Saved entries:
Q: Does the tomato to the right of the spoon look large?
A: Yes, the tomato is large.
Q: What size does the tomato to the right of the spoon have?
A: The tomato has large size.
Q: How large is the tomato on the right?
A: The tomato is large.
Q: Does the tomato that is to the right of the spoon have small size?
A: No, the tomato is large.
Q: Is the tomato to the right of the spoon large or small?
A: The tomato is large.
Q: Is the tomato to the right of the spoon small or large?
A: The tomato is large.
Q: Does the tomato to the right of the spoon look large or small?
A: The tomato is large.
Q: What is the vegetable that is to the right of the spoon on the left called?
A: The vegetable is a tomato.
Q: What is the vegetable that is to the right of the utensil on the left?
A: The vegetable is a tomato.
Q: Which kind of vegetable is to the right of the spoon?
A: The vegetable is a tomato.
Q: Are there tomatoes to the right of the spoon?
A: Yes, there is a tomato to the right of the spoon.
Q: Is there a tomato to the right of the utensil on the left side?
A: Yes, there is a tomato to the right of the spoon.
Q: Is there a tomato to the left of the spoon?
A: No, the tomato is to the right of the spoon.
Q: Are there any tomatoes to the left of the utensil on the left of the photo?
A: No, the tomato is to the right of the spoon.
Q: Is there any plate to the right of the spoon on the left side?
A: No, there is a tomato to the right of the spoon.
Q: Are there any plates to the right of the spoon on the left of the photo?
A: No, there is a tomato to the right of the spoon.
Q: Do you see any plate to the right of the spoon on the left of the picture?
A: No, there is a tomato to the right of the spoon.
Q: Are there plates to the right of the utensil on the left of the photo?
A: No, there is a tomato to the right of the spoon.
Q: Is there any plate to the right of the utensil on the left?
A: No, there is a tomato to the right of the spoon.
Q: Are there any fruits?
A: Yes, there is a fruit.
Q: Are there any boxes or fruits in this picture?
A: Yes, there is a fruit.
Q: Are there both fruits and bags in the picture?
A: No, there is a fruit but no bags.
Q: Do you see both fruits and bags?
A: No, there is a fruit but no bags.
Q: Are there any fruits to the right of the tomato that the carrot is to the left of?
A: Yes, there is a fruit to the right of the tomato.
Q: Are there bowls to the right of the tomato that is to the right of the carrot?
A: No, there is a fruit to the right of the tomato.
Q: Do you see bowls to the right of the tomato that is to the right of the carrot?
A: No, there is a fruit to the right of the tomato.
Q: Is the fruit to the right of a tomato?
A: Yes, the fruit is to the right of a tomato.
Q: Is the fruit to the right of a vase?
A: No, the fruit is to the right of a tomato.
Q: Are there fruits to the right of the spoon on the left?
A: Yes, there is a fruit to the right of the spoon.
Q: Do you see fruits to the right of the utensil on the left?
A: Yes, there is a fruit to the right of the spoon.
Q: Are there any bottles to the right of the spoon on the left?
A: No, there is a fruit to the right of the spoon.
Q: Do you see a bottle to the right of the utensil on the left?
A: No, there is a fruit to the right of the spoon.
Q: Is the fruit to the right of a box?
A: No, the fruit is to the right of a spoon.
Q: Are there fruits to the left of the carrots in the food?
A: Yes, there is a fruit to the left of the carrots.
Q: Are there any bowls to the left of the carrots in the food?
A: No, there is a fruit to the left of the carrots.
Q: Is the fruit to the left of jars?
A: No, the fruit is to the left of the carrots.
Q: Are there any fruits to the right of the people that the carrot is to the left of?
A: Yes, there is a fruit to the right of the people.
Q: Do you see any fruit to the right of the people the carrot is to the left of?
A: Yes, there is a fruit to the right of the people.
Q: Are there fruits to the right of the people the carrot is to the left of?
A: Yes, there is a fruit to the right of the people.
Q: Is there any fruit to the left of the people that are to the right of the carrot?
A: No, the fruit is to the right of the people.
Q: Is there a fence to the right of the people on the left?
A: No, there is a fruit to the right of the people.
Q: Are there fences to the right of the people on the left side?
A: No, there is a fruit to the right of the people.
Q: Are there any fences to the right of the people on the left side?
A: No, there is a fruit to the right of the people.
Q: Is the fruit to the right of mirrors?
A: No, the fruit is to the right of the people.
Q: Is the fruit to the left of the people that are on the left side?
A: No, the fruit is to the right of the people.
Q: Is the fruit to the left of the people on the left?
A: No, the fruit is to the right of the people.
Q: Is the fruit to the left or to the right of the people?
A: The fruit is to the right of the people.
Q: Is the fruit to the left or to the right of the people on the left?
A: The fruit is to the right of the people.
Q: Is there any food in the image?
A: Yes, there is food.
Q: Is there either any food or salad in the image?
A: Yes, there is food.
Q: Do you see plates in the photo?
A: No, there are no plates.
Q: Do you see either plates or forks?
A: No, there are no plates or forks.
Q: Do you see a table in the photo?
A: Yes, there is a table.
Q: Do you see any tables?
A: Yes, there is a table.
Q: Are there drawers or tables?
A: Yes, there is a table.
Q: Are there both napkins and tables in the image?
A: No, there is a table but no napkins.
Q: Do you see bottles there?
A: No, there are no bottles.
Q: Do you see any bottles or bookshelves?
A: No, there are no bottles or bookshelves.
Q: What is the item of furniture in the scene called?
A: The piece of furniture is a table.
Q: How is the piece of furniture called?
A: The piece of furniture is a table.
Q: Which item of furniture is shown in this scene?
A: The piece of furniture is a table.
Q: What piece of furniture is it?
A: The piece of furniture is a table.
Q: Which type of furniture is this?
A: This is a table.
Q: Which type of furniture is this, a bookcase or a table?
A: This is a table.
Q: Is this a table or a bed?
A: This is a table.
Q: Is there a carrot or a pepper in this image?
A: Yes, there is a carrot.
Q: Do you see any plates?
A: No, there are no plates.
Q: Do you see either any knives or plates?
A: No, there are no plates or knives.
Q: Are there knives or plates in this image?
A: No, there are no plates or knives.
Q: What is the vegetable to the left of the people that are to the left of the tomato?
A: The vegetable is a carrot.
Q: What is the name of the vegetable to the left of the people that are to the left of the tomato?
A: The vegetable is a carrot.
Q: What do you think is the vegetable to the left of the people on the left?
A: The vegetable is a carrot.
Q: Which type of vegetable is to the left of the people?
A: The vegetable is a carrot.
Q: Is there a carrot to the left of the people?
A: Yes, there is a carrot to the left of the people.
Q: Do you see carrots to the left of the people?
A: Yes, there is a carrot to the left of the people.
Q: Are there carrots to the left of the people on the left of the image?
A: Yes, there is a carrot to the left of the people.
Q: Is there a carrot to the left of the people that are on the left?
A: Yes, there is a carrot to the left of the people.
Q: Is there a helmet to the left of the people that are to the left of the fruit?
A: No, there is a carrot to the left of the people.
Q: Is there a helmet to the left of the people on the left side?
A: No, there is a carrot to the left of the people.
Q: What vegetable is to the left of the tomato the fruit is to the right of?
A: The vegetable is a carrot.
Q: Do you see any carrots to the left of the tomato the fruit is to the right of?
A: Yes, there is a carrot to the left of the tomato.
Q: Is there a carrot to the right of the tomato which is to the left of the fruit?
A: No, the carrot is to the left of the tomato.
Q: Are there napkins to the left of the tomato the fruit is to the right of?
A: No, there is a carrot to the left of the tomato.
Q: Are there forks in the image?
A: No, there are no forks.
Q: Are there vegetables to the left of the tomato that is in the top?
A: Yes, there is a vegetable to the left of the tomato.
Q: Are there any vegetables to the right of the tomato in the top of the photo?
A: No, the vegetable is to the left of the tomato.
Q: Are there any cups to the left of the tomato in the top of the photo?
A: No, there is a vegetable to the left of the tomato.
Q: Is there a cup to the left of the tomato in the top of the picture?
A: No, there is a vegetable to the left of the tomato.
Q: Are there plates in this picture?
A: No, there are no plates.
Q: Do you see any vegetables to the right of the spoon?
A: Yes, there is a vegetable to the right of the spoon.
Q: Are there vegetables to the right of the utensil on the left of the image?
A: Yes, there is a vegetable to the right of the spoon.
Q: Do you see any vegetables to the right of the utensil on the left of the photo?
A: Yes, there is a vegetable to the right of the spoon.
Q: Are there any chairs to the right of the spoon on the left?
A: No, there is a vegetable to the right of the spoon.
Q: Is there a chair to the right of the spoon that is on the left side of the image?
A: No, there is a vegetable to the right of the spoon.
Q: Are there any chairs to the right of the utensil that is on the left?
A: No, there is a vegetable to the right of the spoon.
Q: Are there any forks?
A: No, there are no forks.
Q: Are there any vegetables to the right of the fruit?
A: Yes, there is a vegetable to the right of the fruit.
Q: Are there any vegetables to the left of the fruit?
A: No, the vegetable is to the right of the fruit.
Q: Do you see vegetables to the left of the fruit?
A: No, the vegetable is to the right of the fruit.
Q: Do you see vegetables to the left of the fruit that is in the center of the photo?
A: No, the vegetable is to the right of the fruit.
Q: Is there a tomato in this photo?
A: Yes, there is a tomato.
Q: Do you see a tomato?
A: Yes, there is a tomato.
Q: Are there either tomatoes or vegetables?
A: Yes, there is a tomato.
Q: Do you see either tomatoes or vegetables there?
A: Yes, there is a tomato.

> _WHAT TO PRODUCE_
Reproduce, with no other lines, the one containing "Q: Are there any chairs to the right of the spoon" and all lines after it through the end of the data above.

> _ANSWER TO THE EXERCISE_
Q: Are there any chairs to the right of the spoon on the left?
A: No, there is a vegetable to the right of the spoon.
Q: Is there a chair to the right of the spoon that is on the left side of the image?
A: No, there is a vegetable to the right of the spoon.
Q: Are there any chairs to the right of the utensil that is on the left?
A: No, there is a vegetable to the right of the spoon.
Q: Are there any forks?
A: No, there are no forks.
Q: Are there any vegetables to the right of the fruit?
A: Yes, there is a vegetable to the right of the fruit.
Q: Are there any vegetables to the left of the fruit?
A: No, the vegetable is to the right of the fruit.
Q: Do you see vegetables to the left of the fruit?
A: No, the vegetable is to the right of the fruit.
Q: Do you see vegetables to the left of the fruit that is in the center of the photo?
A: No, the vegetable is to the right of the fruit.
Q: Is there a tomato in this photo?
A: Yes, there is a tomato.
Q: Do you see a tomato?
A: Yes, there is a tomato.
Q: Are there either tomatoes or vegetables?
A: Yes, there is a tomato.
Q: Do you see either tomatoes or vegetables there?
A: Yes, there is a tomato.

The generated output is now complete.